##### Data to process #####

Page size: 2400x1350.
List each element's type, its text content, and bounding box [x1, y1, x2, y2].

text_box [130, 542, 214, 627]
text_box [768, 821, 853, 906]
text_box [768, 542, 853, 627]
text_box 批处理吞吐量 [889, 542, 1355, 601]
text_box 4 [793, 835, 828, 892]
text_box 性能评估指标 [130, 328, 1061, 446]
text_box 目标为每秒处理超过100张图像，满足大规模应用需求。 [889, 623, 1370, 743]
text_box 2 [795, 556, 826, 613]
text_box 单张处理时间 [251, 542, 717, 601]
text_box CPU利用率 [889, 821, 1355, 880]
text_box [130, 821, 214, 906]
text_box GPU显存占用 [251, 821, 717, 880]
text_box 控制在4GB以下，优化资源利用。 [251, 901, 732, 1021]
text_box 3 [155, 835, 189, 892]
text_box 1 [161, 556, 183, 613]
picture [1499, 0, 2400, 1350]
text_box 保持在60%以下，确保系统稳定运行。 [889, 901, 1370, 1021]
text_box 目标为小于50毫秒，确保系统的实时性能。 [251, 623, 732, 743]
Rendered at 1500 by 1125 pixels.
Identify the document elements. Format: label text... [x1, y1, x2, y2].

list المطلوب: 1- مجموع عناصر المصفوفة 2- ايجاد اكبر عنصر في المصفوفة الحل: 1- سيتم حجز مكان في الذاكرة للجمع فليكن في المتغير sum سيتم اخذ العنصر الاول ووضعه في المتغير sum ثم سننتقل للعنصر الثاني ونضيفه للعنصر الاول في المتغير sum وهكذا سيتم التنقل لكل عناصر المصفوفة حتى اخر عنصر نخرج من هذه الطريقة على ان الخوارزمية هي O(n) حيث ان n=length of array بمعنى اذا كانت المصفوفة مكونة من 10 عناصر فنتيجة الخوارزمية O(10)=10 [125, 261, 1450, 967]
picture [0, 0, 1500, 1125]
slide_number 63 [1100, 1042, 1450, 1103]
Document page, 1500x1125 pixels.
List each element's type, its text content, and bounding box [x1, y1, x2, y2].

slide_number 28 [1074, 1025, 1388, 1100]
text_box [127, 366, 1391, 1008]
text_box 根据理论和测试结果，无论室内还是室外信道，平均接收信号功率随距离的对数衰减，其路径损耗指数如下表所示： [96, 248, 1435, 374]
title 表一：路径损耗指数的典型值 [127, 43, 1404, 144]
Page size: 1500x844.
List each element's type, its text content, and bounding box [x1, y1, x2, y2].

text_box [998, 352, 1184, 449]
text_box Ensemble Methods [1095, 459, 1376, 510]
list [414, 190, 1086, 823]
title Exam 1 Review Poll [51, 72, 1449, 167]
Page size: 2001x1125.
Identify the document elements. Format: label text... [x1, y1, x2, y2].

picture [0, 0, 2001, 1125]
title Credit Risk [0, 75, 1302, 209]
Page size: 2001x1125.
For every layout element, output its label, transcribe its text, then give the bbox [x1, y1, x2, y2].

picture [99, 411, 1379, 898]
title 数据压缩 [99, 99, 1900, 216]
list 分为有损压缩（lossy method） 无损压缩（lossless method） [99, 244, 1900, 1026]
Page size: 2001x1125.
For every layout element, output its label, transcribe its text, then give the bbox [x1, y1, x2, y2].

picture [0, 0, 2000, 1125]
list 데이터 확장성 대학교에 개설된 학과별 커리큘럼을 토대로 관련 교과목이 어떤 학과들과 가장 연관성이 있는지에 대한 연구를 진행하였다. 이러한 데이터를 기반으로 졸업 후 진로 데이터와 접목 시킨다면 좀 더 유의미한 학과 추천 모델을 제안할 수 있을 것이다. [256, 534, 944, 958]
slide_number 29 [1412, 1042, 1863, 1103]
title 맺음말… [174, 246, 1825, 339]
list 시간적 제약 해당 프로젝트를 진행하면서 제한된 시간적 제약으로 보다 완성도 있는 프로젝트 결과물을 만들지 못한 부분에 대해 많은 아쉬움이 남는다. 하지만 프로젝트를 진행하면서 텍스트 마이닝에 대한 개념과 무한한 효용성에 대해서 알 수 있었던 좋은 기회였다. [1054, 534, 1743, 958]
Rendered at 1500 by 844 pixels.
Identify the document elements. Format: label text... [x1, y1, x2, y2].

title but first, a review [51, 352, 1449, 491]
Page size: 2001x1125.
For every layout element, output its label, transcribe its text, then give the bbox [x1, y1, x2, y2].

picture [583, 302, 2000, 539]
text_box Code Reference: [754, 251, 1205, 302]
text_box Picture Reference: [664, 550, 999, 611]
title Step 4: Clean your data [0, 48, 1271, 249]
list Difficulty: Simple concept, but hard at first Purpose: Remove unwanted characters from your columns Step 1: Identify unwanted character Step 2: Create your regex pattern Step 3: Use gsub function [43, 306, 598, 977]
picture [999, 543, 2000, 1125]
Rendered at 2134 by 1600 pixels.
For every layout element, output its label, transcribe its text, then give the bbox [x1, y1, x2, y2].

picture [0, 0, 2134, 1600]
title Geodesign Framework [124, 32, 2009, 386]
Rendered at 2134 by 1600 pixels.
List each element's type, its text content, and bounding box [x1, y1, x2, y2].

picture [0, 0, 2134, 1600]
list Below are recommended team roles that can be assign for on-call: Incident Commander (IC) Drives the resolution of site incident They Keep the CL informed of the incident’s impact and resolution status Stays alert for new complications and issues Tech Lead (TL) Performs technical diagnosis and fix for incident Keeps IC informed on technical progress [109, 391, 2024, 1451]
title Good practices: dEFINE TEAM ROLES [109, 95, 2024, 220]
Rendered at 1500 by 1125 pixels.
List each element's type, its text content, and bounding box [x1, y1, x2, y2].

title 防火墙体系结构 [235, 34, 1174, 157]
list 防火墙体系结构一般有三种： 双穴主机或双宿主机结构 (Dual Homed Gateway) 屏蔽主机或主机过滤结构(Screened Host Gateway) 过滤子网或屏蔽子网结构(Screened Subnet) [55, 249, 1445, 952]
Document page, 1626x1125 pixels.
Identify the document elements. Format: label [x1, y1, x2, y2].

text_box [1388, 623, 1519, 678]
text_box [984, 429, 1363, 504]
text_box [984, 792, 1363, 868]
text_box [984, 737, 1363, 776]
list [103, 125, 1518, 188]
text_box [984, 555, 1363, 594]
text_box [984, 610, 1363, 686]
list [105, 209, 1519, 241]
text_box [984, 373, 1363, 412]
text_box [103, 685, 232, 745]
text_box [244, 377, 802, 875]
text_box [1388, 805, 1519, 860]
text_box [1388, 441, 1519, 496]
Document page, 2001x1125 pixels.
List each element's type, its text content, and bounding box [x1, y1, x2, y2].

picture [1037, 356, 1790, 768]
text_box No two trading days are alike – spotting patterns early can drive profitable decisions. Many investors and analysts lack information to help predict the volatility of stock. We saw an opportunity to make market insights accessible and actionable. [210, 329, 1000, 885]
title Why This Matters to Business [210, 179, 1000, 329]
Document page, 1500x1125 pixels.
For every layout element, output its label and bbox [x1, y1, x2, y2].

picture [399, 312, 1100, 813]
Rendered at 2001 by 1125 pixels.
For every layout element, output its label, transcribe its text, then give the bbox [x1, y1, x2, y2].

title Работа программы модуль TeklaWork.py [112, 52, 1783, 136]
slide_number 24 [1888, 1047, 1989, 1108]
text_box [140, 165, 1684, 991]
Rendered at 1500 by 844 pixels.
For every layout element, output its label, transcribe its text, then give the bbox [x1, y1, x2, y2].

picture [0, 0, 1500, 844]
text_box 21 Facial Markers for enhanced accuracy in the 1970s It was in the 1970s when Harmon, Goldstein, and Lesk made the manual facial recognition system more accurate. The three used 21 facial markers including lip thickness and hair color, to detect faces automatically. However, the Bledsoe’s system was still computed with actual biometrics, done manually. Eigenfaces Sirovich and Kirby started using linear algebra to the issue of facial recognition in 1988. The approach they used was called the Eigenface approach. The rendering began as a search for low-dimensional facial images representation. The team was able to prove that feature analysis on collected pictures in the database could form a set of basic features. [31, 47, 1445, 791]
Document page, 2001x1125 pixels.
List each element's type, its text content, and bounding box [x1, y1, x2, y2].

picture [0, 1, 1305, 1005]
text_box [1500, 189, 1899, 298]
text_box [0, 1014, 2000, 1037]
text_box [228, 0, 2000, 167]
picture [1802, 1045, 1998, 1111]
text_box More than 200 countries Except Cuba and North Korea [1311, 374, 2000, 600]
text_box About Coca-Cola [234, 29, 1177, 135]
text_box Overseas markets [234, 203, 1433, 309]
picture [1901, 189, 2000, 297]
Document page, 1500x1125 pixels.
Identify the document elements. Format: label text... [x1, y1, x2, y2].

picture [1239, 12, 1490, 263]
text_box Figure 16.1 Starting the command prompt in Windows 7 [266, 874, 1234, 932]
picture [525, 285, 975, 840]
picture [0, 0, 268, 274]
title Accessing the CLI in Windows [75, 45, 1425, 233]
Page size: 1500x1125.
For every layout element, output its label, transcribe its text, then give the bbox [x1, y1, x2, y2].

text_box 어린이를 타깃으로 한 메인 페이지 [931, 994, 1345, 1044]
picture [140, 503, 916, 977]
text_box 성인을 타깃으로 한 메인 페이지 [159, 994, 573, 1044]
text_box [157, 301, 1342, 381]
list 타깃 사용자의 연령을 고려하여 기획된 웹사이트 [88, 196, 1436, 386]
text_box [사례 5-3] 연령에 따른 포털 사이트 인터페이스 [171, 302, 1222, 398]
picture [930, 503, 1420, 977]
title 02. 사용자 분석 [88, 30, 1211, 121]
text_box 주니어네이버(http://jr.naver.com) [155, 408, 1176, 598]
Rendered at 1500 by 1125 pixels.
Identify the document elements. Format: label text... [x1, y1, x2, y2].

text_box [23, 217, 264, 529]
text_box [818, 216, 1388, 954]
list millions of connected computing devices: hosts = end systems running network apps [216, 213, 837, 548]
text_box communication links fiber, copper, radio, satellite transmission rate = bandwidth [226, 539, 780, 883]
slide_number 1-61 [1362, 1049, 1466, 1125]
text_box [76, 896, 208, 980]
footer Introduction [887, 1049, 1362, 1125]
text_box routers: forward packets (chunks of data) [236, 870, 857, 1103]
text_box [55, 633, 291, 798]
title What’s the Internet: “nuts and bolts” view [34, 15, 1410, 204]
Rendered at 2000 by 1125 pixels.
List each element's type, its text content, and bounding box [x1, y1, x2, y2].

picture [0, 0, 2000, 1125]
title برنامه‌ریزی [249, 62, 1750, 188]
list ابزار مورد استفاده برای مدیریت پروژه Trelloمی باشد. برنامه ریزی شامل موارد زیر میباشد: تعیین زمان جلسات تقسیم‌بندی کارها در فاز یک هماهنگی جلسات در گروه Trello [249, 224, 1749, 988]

#####

▶ _Brief_
Each line from the one with "text_box [76, 896, 208, 980]" through the last line of the material is to be retyped exactly, and no other line is.

▶ _Response area_
text_box [76, 896, 208, 980]
footer Introduction [887, 1049, 1362, 1125]
text_box routers: forward packets (chunks of data) [236, 870, 857, 1103]
text_box [55, 633, 291, 798]
title What’s the Internet: “nuts and bolts” view [34, 15, 1410, 204]
Rendered at 2000 by 1125 pixels.
List each element's type, its text content, and bounding box [x1, y1, x2, y2].

picture [0, 0, 2000, 1125]
title برنامه‌ریزی [249, 62, 1750, 188]
list ابزار مورد استفاده برای مدیریت پروژه Trelloمی باشد. برنامه ریزی شامل موارد زیر میباشد: تعیین زمان جلسات تقسیم‌بندی کارها در فاز یک هماهنگی جلسات در گروه Trello [249, 224, 1749, 988]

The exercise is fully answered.